Teacher self-efficacy as a determinant of job attrition

Teacher candidate affordances and perceptions of efficacy in collectively-taught elementary and typical student teaching settings

Principal investigator:
Originating sponsor:
Mary Lou Fulton Teachers College
Grant start date:
May 1, 2018
Grant end date:
January 31, 2019

The challenge:

The most influential school-based determinant of educational outcomes for students is an effective teacher. This makes the nationwide shortage of pre-K–12 teachers one of the most critical issues in education today. Attrition is widely seen as the most impactful contributor to this shortage, with voluntary preretirement attrition being the leading source of teacher turnover.

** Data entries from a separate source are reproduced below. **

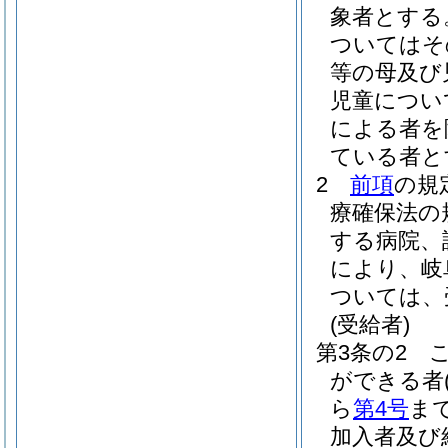
象者とする
ついてはそ
等の母及び
児童につい
による者を
ている者と
2
前項
の規
療確保法の
する病院、
により、岐
ついては、
(受給者)
第3条の2
ができる者
ら
第4号
ま
加入者及び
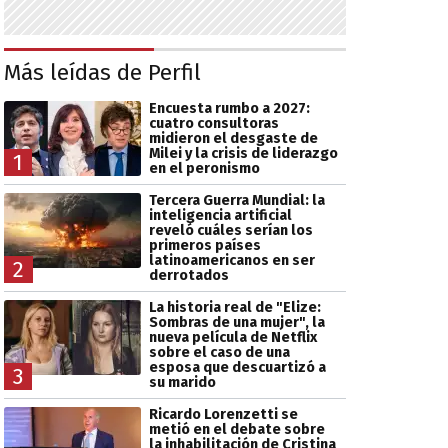
Más leídas de Perfil
Encuesta rumbo a 2027:
cuatro consultoras
midieron el desgaste de
Milei y la crisis de liderazgo
1
en el peronismo
Tercera Guerra Mundial: la
inteligencia artificial
reveló cuáles serían los
primeros países
latinoamericanos en ser
2
derrotados
La historia real de "Elize:
Sombras de una mujer", la
nueva película de Netflix
sobre el caso de una
esposa que descuartizó a
3
su marido
Ricardo Lorenzetti se
metió en el debate sobre
la inhabilitación de Cristina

Research has established a negative correlation between teacher self-efficacy and attrition, yet most initiatives to address attrition have added to the responsibilities and obligations of teachers (e.g., induction programs, professional development, uncompensated leadership responsibilities), rather than addressing the commonly-cited predictors of attrition (salaries, working conditions, career advancement) that influence decisions to leave profession.

The approach:

This exploratory study by Assistant Professor Andrea Weinberg, and Brent Maddin, executive director of educator workforce initiatives, creates collaborations between Mary Lou Fulton Teachers College and districts and schools to address predictors of attrition. The researchers are working with their partners to pilot team-based classroom models that: 1) capitalize on teacher strengths and expertise, distributing the workload traditionally assumed by a single teacher among teams of educators; 2) create working conditions in which teachers can feel efficacious as they take on specialized roles in classrooms; 3) establish, within the specialized roles, a career ladder for teachers; and 4) support the development of MLFTC students studying to be teachers. Fundamental competencies for quality teaching are defined by 19 “high leverage teaching practices” and the competencies embedded within the ASU Framework for Character Education. The Interstate Teacher Assessment and Support Consortium standards define the integration of content knowledge with approaches and practices to create learning experiences for all students.

Findings and impact:

Data sources will include a researcher-created activity log for participants to record how their time is spent during work-related activities; hour-long focus groups that include discussions of the activity logs; and surveys that include a self-efficacy scale, demographic characteristics and, if applicable, MLFTC experiences. Data will be analyzed using a mix of quantitative and qualitative methods. The aim is to move beyond interpretive research to research focused on relationships between teacher education experiences and student learning. Findings from the exploratory study will inform the submission of a Spencer Foundation grant to look deeper into the roles and self-efficacy of teachers and teacher candidates. Subsequent proposals and studies will continue to focus on practicing and preservice teachers and will be expanded to explore impacts on P–12 students.